= Work item =
Filter the entries below, keeping only lines with the word "Right".

──────── Material supplied ────────

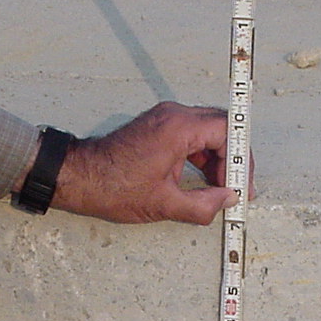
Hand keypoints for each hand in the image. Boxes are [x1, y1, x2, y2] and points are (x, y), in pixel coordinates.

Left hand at [49, 101, 249, 225]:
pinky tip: (203, 181)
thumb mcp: (164, 204)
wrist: (79, 177)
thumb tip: (227, 200)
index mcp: (177, 128)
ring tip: (219, 189)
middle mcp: (173, 115)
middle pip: (220, 128)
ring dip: (217, 159)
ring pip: (207, 132)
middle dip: (231, 159)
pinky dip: (201, 156)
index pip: (226, 132)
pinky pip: (191, 136)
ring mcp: (164, 119)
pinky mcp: (157, 127)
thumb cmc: (113, 187)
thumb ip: (202, 205)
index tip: (240, 184)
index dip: (239, 160)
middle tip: (235, 187)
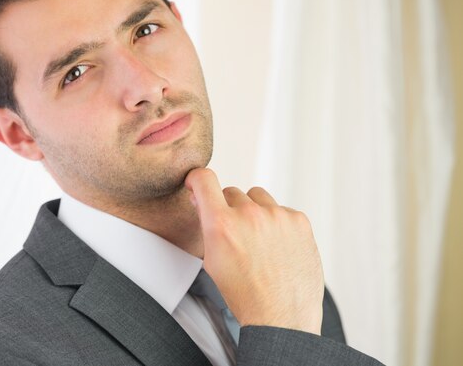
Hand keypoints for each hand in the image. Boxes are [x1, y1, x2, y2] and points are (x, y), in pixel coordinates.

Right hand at [185, 168, 323, 334]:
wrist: (282, 317)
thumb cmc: (244, 293)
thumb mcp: (211, 260)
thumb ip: (207, 224)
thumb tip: (202, 198)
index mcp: (222, 225)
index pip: (204, 178)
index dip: (196, 179)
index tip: (197, 185)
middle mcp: (249, 215)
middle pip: (232, 192)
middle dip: (229, 209)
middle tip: (236, 236)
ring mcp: (277, 216)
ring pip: (257, 197)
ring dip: (254, 211)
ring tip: (259, 241)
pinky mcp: (299, 220)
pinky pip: (281, 209)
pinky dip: (277, 223)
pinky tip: (278, 246)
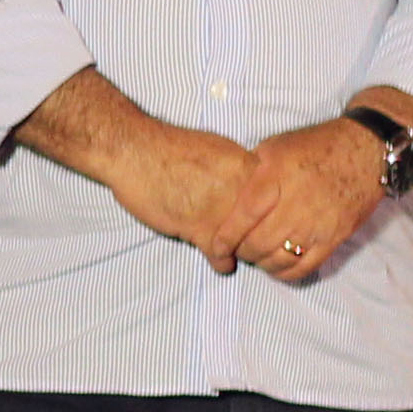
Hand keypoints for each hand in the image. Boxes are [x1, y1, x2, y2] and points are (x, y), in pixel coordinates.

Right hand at [98, 119, 259, 256]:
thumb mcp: (219, 149)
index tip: (262, 224)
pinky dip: (220, 263)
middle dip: (258, 237)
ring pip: (246, 244)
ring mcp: (225, 213)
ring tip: (237, 255)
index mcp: (251, 169)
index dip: (270, 216)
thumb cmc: (170, 147)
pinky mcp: (202, 230)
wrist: (135, 152)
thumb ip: (240, 171)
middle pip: (265, 225)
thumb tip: (250, 185)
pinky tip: (219, 263)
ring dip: (241, 253)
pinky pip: (221, 255)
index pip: (277, 202)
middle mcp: (244, 192)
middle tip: (252, 244)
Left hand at [210, 116, 388, 282]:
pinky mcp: (335, 238)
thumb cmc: (313, 147)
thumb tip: (227, 196)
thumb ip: (249, 173)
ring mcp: (316, 225)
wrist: (364, 151)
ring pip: (278, 259)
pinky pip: (305, 267)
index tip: (216, 249)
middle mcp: (295, 206)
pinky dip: (286, 273)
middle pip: (257, 244)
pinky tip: (276, 267)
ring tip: (256, 256)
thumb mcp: (273, 148)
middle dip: (240, 252)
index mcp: (274, 180)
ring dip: (261, 263)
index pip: (242, 218)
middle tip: (236, 249)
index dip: (224, 239)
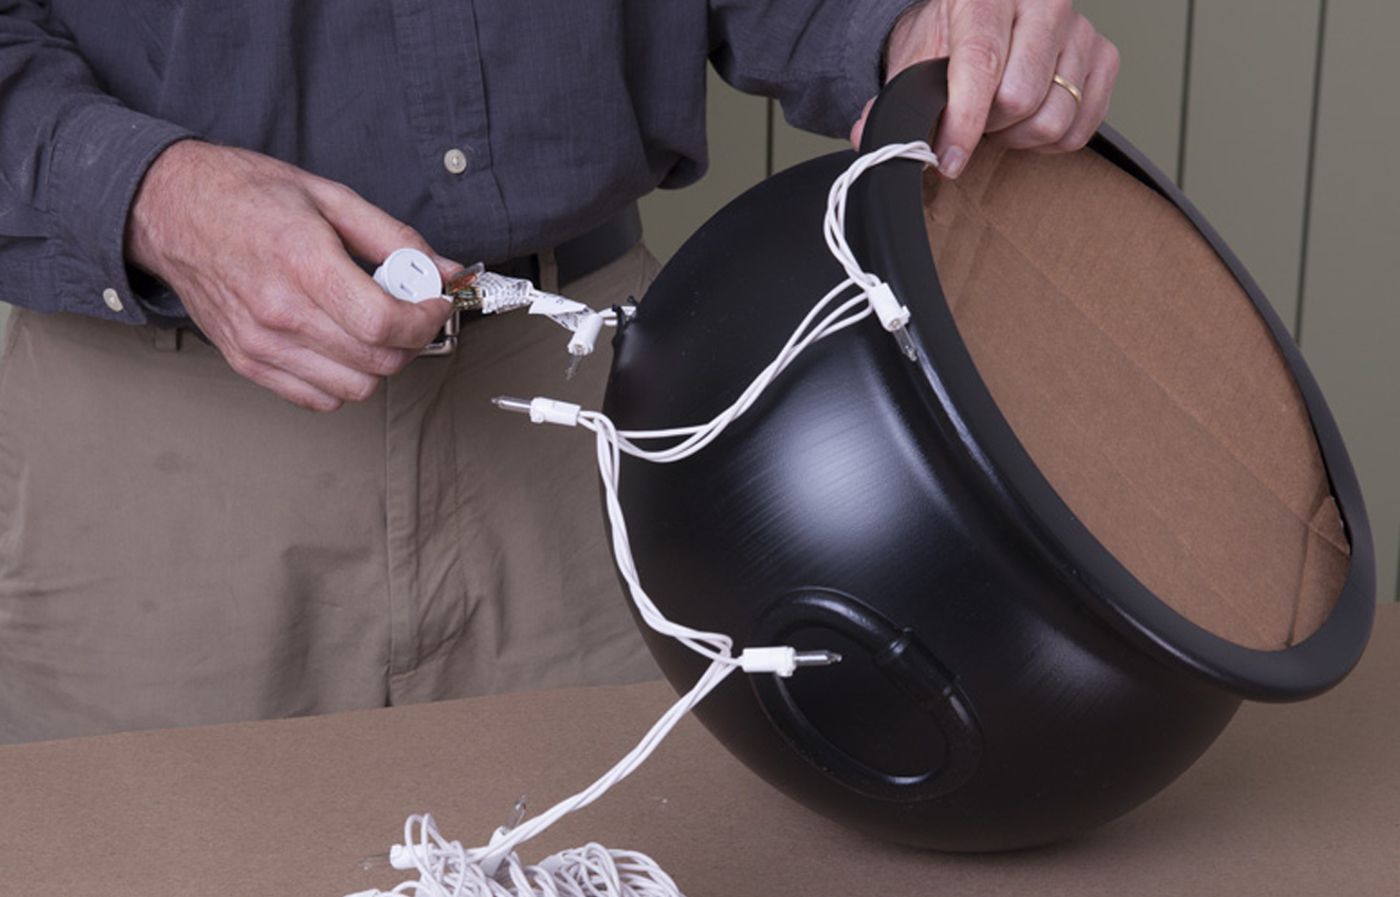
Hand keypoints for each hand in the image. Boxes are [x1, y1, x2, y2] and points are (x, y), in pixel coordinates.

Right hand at [127, 140, 457, 410]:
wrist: (167, 209)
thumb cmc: (242, 195)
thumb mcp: (329, 197)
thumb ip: (395, 238)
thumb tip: (444, 270)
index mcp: (302, 262)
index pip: (384, 323)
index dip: (426, 319)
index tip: (434, 303)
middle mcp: (279, 312)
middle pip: (378, 362)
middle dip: (412, 340)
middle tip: (409, 310)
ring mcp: (260, 344)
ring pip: (354, 389)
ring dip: (379, 363)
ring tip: (371, 325)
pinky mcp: (247, 362)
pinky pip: (318, 398)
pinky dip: (342, 380)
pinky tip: (339, 343)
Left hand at [851, 0, 1118, 177]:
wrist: (980, 17)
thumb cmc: (950, 37)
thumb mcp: (914, 59)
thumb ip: (894, 100)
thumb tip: (869, 136)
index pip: (981, 63)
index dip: (963, 121)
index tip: (947, 158)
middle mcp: (1043, 3)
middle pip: (1020, 98)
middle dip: (988, 127)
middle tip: (972, 122)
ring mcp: (1080, 29)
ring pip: (1053, 118)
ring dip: (1018, 138)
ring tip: (999, 120)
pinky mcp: (1104, 56)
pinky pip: (1081, 128)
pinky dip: (1049, 140)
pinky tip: (1027, 120)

────────

= Output below =
Right hand at [185, 168, 323, 334]:
Right hand at [98, 119, 259, 256]:
Right hand at [127, 140, 457, 410]:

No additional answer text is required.